U.S. nuclear regulators have launched an extra review into problems with the installation of crucial electrical cable systems at the Plant Vogtle expansion and how Southern Company responded to those issues.
The Nuclear Regulatory Commission said its regional team this week began a special inspection, the first of its kind in more than a decade of construction on the Georgia project.
It comes as two of Southern’s subsidiaries, Georgia Power and Southern Nuclear, were supposed to be within months of finishing the first of two new reactors. The project is already years behind schedule and billions of dollars over budget.
NRC spokesman Scott Burnell said in an email, “We conduct a special inspection when something out of the ordinary and significant occurs where the agency wants to ensure there’s a full understanding of the issue.”
The special inspection is an expansion beyond the NRC’s routine inspections.
It will look into “what has led to construction remediation work for the electrical cable raceway system” on the first new reactor. The system is “designed to prevent a single event from disabling redundant safety-related equipment.”
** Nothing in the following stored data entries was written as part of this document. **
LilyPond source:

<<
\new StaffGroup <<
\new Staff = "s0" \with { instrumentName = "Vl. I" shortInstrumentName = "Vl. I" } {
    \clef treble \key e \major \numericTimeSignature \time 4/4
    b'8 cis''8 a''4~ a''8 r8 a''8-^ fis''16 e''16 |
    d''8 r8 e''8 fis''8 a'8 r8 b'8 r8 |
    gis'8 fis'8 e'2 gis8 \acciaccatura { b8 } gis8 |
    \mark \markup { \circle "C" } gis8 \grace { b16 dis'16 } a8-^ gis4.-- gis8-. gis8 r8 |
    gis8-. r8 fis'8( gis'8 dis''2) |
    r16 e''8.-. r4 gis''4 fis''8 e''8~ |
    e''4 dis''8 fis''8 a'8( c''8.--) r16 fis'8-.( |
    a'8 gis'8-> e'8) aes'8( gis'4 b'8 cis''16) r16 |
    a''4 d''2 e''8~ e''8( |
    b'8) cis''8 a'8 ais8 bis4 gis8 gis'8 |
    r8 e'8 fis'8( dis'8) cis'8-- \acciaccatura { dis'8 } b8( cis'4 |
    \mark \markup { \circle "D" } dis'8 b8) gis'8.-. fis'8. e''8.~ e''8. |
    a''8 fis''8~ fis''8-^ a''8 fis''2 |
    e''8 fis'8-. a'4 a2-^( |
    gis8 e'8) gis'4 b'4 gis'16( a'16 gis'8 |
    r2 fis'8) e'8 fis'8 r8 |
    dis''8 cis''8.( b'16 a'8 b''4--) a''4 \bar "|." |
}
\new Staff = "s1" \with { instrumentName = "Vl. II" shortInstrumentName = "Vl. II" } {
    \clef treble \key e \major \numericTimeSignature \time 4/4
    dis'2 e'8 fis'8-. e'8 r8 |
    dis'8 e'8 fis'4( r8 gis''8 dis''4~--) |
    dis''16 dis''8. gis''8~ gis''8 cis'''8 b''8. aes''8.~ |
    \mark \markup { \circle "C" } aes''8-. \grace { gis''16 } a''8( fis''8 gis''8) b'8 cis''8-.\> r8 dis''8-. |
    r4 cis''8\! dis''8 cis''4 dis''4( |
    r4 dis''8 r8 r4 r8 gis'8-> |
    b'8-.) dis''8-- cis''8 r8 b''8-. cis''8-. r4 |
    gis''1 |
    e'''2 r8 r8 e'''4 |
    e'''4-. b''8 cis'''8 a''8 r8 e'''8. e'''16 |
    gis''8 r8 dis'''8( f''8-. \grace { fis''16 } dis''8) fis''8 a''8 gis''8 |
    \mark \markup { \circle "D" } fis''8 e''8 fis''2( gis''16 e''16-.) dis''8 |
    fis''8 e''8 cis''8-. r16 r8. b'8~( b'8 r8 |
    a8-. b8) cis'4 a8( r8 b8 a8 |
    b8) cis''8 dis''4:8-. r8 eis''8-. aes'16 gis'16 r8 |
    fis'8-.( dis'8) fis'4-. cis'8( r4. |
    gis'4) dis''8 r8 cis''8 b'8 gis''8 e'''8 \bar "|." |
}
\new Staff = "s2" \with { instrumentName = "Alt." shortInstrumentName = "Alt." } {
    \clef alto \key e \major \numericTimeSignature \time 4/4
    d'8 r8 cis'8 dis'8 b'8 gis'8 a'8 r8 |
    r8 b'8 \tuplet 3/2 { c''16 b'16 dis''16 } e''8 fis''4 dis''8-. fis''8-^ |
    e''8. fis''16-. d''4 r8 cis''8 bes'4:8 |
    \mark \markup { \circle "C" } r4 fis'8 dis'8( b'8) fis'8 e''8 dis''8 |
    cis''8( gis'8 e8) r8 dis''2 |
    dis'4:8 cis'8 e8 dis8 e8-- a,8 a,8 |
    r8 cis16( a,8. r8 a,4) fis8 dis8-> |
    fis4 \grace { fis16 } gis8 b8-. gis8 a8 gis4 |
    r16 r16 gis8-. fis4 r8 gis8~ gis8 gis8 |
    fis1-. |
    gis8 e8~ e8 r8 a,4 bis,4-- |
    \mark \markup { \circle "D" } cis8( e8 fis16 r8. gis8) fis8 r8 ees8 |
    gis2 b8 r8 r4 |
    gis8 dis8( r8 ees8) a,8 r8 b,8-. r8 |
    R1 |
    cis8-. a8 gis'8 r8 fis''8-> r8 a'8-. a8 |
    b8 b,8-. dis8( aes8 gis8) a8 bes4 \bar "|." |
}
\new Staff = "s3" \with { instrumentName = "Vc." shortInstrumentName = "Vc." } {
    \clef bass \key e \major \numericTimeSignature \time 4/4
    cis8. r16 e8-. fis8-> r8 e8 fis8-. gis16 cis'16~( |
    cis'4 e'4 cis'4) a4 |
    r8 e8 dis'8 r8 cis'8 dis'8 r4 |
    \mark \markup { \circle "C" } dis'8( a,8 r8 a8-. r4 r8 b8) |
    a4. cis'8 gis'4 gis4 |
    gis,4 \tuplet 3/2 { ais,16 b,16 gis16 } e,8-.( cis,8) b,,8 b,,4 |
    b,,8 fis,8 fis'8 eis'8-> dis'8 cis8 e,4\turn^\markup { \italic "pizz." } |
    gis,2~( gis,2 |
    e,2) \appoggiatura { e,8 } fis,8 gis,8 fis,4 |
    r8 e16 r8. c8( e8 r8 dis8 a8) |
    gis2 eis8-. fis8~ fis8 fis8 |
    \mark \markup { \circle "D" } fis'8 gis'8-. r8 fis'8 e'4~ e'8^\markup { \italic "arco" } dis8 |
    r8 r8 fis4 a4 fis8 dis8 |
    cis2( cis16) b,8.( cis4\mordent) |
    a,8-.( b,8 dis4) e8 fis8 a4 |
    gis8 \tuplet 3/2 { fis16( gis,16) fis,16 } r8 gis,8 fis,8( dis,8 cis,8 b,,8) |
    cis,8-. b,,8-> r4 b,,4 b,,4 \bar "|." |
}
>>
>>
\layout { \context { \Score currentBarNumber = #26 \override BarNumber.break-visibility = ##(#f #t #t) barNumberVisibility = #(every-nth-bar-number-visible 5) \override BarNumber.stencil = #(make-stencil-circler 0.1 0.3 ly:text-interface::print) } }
The review will delve into what actions were taken by Southern Nuclear after problems were found, the quality assurance process and “any potential implications” for a second reactor under construction, the NRC said. The review is expected to last two weeks and include a public report within 45 days of completion.
A Georgia Power spokesman emailed that, “Southern Nuclear welcomes NRC’s inspection of its construction activities and will be engaged in NRC’s inspection process.”
The spokesman reasserted project timelines announced recently, including the first new reactor going into operation in the first three months of next year, rather than this coming November. Advisers for Georgia regulators have predicted the unit won’t be in operation until at least the summer of 2022, a conclusion that was made prior to the NRC’s new inspection.
In March, Atlanta-based Southern Company, disclosed that it had begun corrective steps and a broader review tied to quality on the project south of Augusta.
Georgia regulatory staffers and independent monitors have highlighted numerous recent issues on the Vogtle work, including violations of codes that require minimum separation of high voltage cables to eliminate the risk of sparking a fire.